Eu vos tenho amado, diz o SENHOR; mas vós dizeis: Em que nos tens amado? (Ml.1.2)
Poucas pessoas têm a coragem de verbalizar, mas talvez não poucas pessoas vivam ressentidas contra Deus, questionando o seu amor. O povo de Deus andava assim no período de Malaquias.
Após um longo período de espera, cansaço e frustração, as dúvidas foram acolhidas no coração, que aos poucos foi endurecendo, e se entregando ao cinismo. Eventualmente, uma vida distante do Senhor se tornou a norma popular.
Malaquias surge nesse cenário, para lembrar e alertar o povo da aliança com o Senhor. A dinâmica ministerial desse profeta é um pouco diferente, pois o registro bíblico traz uma espécie de diálogo, no qual Malaquias traz a palavra de Deus, o povo responde, e o profeta apresenta a tréplica divina.
O livro de Malaquias apresenta muitos desvios religiosos e morais, mas a raiz de todos está na questão inicial levantada por Deus: o cinismo quanto ao amor do Senhor.
Deus declara o Seu amor pelo povo: “Eu vos tenho amado”, mas qual é a resposta recebida? “Em que nos tens amado?”. Diante dos alertas do profeta, as respostas do povo envolviam desconfiança e resistência: Deus nos ama? Que evidências há desse amor?
Eu e você podemos nos compadecer de vidas despedaçadas: casamentos desfeitos, pessoas que sofrem profundamente por alguma doença, outras que não superaram a perda de alguém amado, subemprego, rejeição social, dentre tantas outras situações dolorosas. Mas, enquanto sofremos com tais pessoas, deveríamos levantar a questão: o cinismo é a melhor resposta?

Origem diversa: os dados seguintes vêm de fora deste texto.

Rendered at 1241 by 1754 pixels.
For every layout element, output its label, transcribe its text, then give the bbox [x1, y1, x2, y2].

O cinismo é a resposta daqueles que deixaram de esperar em Deus. Esperar é cansativo e, por muitas vezes, doloroso. Em um mundo cada vez mais veloz, a realidade da espera é um tormento. Imagine o povo de Israel, esperando por mais de um século que seus problemas fossem resolvidos. Imagine o casal que espera por vários anos a concretização do sonho de ter um filho. Esperar dói, especialmente quando o tempo passa e não se tem uma data certa para a realização do desejo.

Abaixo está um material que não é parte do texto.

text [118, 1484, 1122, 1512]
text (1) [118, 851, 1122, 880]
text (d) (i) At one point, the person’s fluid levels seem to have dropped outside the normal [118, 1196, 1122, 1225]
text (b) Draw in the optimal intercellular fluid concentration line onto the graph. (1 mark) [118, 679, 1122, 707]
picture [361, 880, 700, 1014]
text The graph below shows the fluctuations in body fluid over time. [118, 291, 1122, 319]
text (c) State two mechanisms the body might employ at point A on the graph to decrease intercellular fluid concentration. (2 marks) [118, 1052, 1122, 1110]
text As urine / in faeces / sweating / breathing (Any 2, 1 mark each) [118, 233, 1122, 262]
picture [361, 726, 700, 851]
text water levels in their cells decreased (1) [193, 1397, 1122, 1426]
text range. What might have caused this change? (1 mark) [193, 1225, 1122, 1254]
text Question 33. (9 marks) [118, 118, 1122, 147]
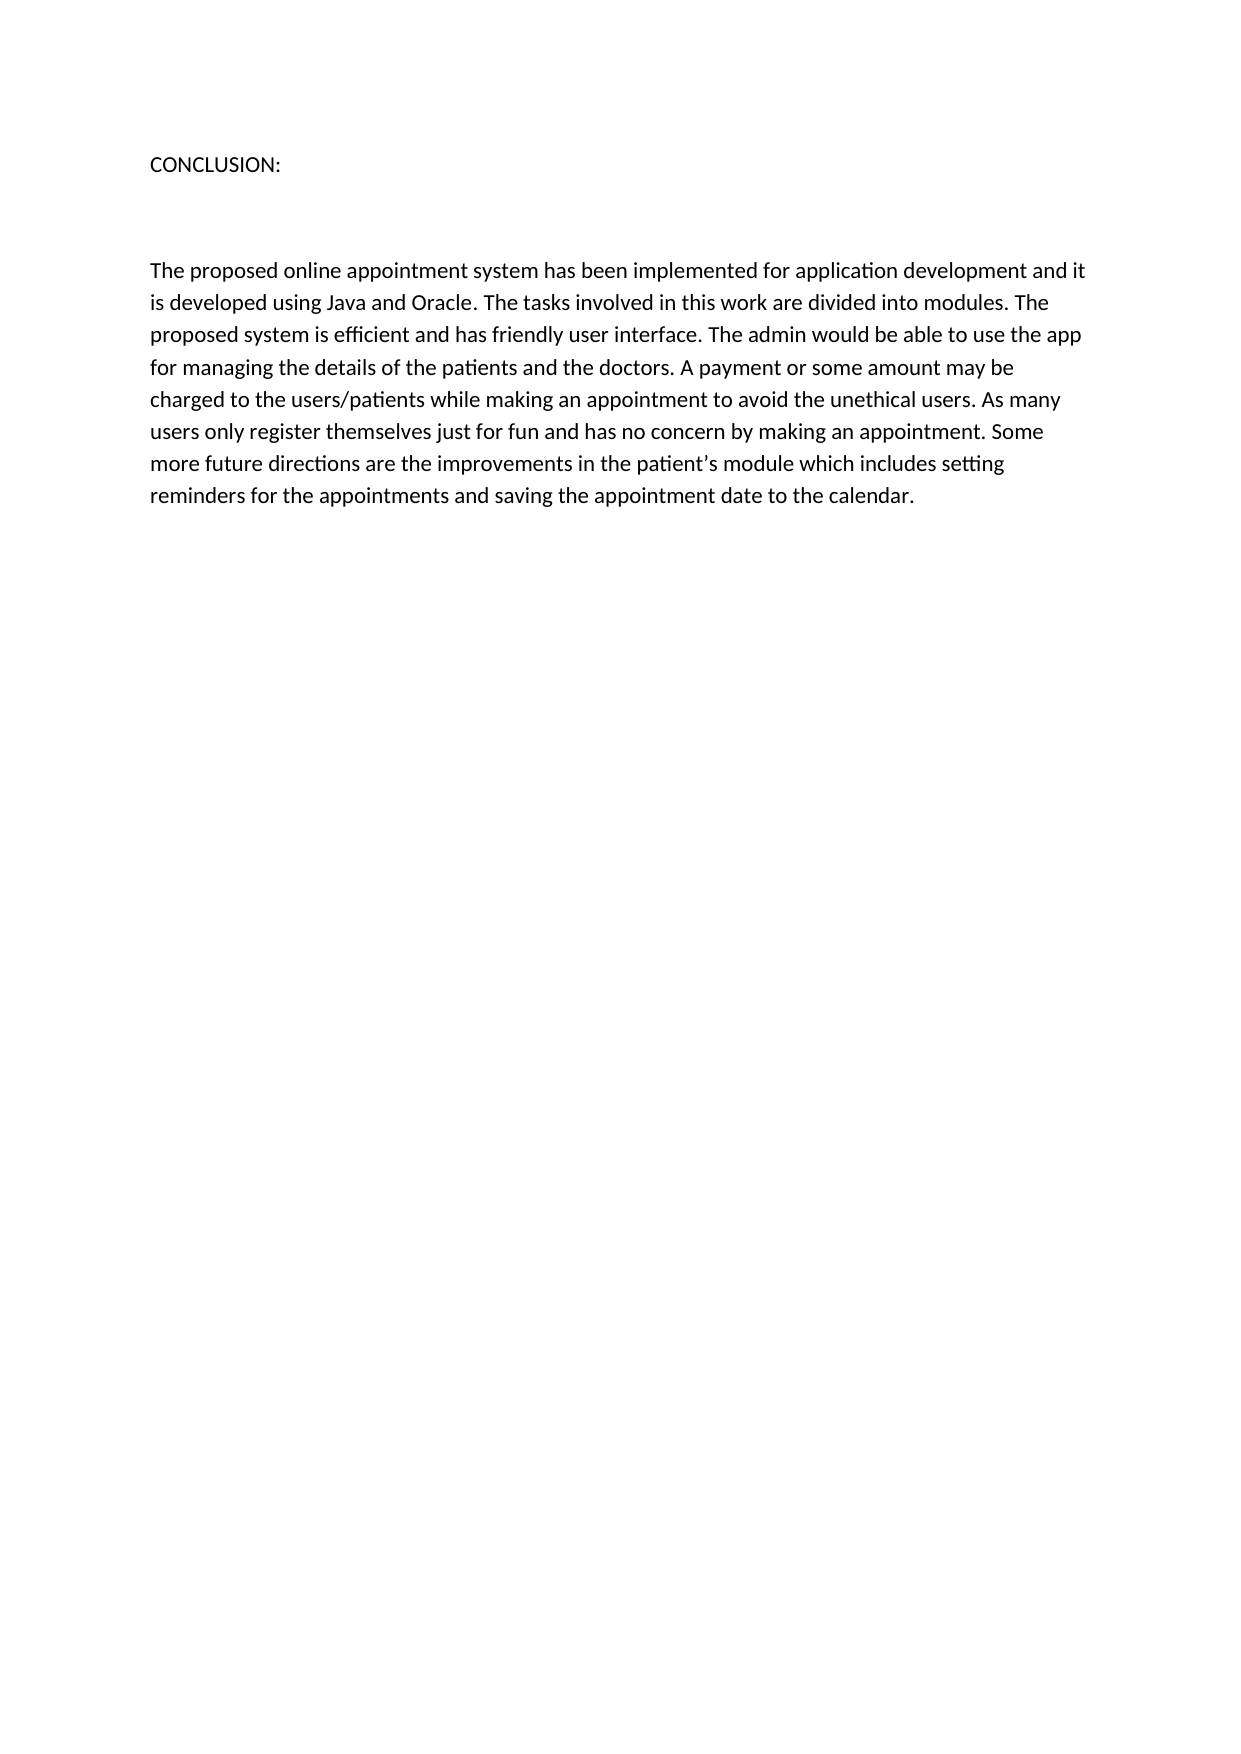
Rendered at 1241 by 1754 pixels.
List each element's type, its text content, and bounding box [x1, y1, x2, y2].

text CONCLUSION: [150, 150, 1090, 178]
text The proposed online appointment system has been implemented for application development and it is developed using Java and Oracle. The tasks involved in this work are divided into modules. The proposed system is efficient and has friendly user interface. The admin would be able to use the app for managing the details of the patients and the doctors. A payment or some amount may be charged to the users/patients while making an appointment to avoid the unethical users. As many users only register themselves just for fun and has no concern by making an appointment. Some more future directions are the improvements in the patient’s module which includes setting reminders for the appointments and saving the appointment date to the calendar. [150, 256, 1090, 509]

Cansado de esperar (e sofrer), o cínico se fecha. Fecha-se para ter o controle da própria vida e não viver à mercê de outra pessoa. Mas com o cinismo, duas posturas são adotadas: o desespero ou o ativismo. No desespero eu declaro: “nada vai acontecer; não tem jeito”. Essa declaração é a tentativa de mortificar minhas esperanças e desejos. Ao esperar o pior, o sofrimento pode ser controlado ou, pelo menos, minorado. No ativismo eu manifesto: “já que Deus não faz, eu farei”. A esposa, cansada de ver as falhas do marido, tentará operar com base em seu esforço a transformação daquele. O marido, cansado de esperar a transformação que somente o Senhor pode realizar em sua esposa, tentará controlá-la por meio de manipulação agressiva.
Essa é uma maneira muito comum, mas muito problemática de se viver. Um dos problemas fundamentais é o seu legalismo. Ao ceder ao desespero ou ao ativismo, eu tento operar a minha redenção na base da minha performance: “se eu me fechar o suficiente, não sofrerei”; “se eu me esforçar o suficiente, conquistarei”. O legalismo nunca salvou ninguém.

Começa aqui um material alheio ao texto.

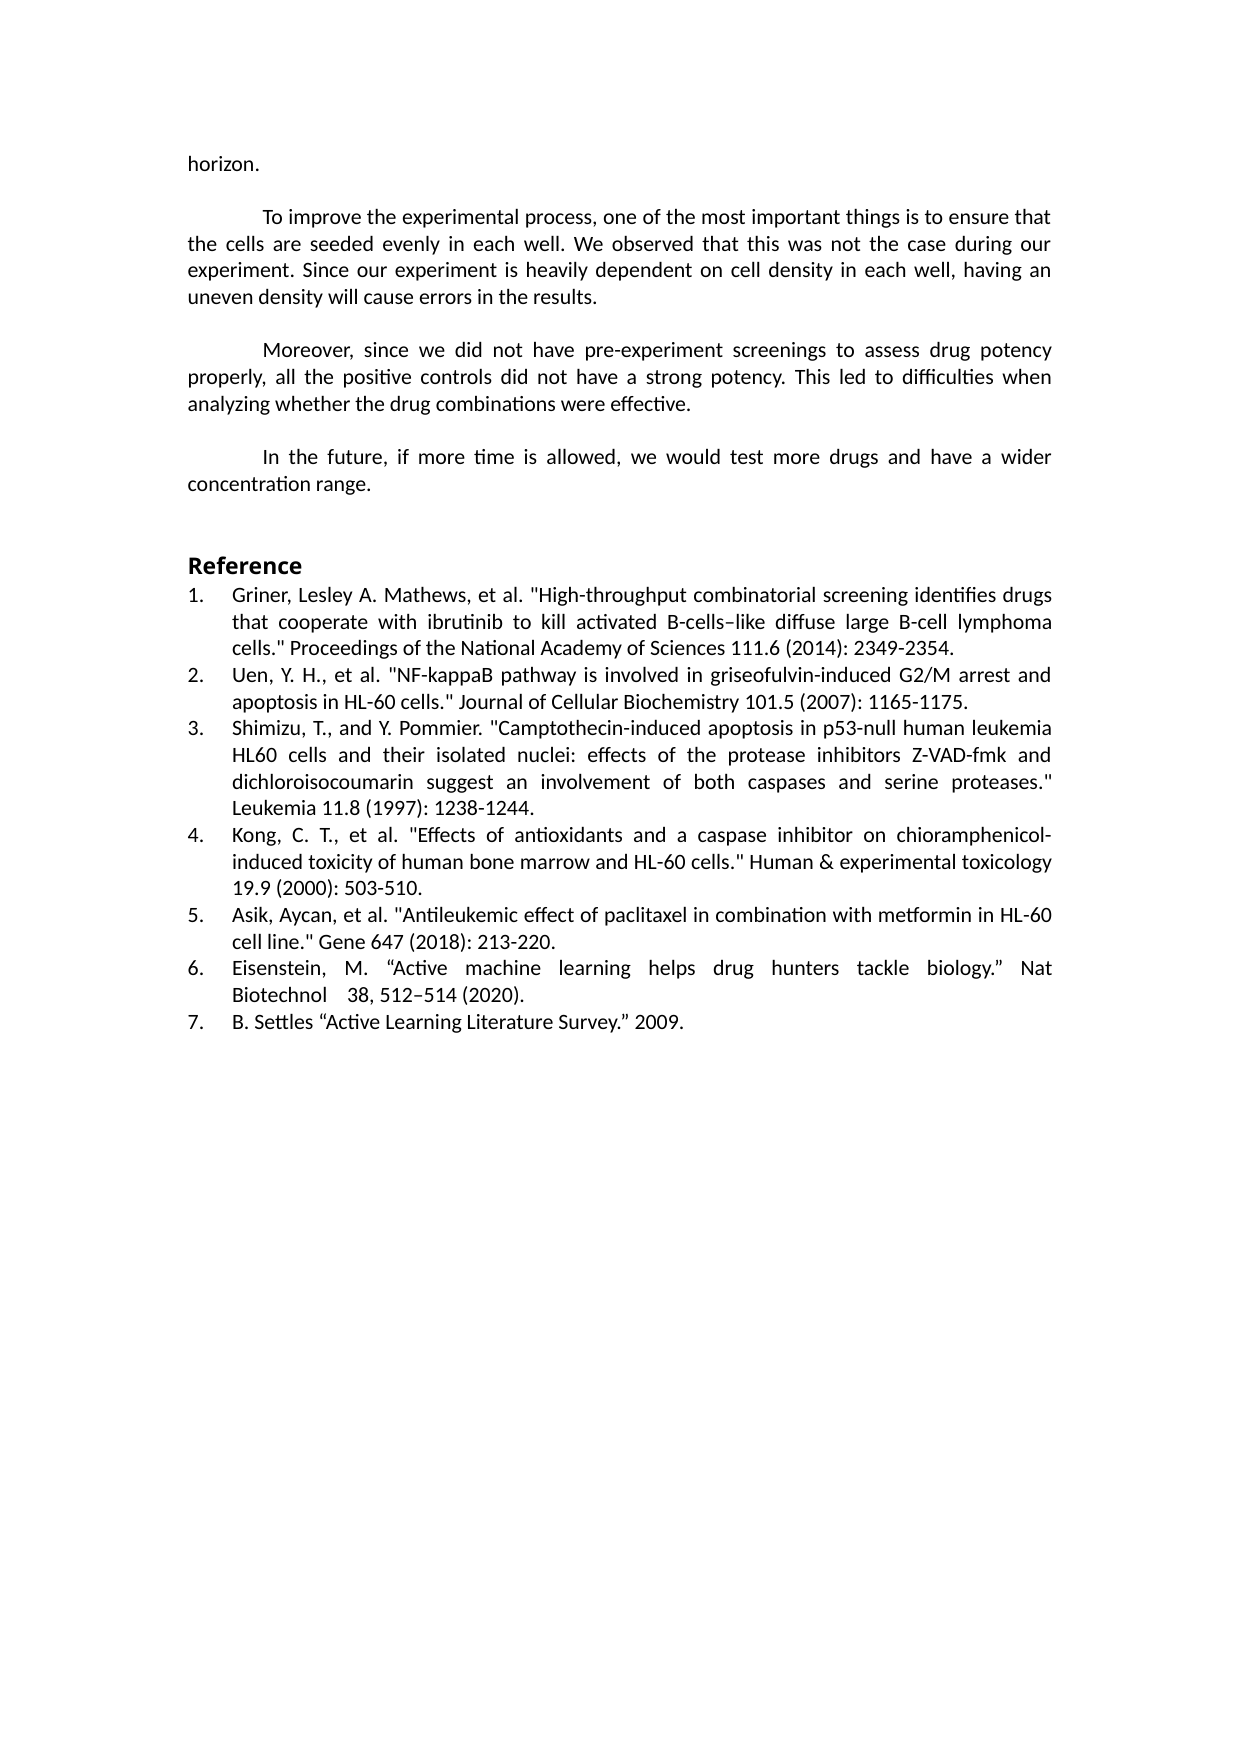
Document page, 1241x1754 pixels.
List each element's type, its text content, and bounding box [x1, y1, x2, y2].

list Griner, Lesley A. Mathews, et al. "High-throughput combinatorial screening identifies drugs that cooperate with ibrutinib to kill activated B-cells–like diffuse large B-cell lymphoma cells." Proceedings of the National Academy of Sciences 111.6 (2014): 2349-2354. [187, 581, 1053, 661]
list Eisenstein, M. “Active machine learning helps drug hunters tackle biology.” Nat Biotechnol 38, 512–514 (2020). [187, 954, 1053, 1008]
list Shimizu, T., and Y. Pommier. "Camptothecin-induced apoptosis in p53-null human leukemia HL60 cells and their isolated nuclei: effects of the protease inhibitors Z-VAD-fmk and dichloroisocoumarin suggest an involvement of both caspases and serine proteases." Leukemia 11.8 (1997): 1238-1244. [187, 714, 1053, 821]
list Uen, Y. H., et al. "NF-kappaB pathway is involved in griseofulvin-induced G2/M arrest and apoptosis in HL-60 cells." Journal of Cellular Biochemistry 101.5 (2007): 1165-1175. [187, 661, 1053, 714]
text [187, 150, 1053, 177]
text Reference [187, 550, 1053, 581]
text To improve the experimental process, one of the most important things is to ensure that the cells are seeded evenly in each well. We observed that this was not the case during our experiment. Since our experiment is heavily dependent on cell density in each well, having an uneven density will cause errors in the results. [187, 203, 1053, 310]
list B. Settles “Active Learning Literature Survey.” 2009. [187, 1008, 1053, 1034]
text Moreover, since we did not have pre-experiment screenings to assess drug potency properly, all the positive controls did not have a strong potency. This led to difficulties when analyzing whether the drug combinations were effective. [187, 337, 1053, 417]
list Kong, C. T., et al. "Effects of antioxidants and a caspase inhibitor on chioramphenicol-induced toxicity of human bone marrow and HL-60 cells." Human & experimental toxicology 19.9 (2000): 503-510. [187, 821, 1053, 901]
list Asik, Aycan, et al. "Antileukemic effect of paclitaxel in combination with metformin in HL-60 cell line." Gene 647 (2018): 213-220. [187, 901, 1053, 954]
text In the future, if more time is allowed, we would test more drugs and have a wider concentration range. [187, 443, 1053, 497]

Deixar de esperar em Deus e ceder ao cinismo também é uma fuga de si: eu tento fechar os olhos para a minha vulnerabilidade. A grande agonia da espera é que ela revela a nossa limitação. Não ter o poder de mudar a minha história e não ver as coisas acontecendo no meu tempo me fazem ter a sensação de “mãos atadas”. Ao agir com cinismo, eu deixo de encarar a minha real condição de “pó”. Não é agradável considerar as limitações pessoais, mas essa humilhação é fundamental para nos rendermos ao controle de Deus.
Ceder ao cinismo, portanto, é uma tentativa de manter as rédeas da própria vida. Fechar-me para o sofrimento, lutar pela satisfação, ocultar minhas limitações. Mas Deus nos ama o bastante para não nos entregar a nós mesmos. O Seu amor vencerá nossa resistência infantil, e finalmente ficaremos aos Seus pés: prostrados e plenos.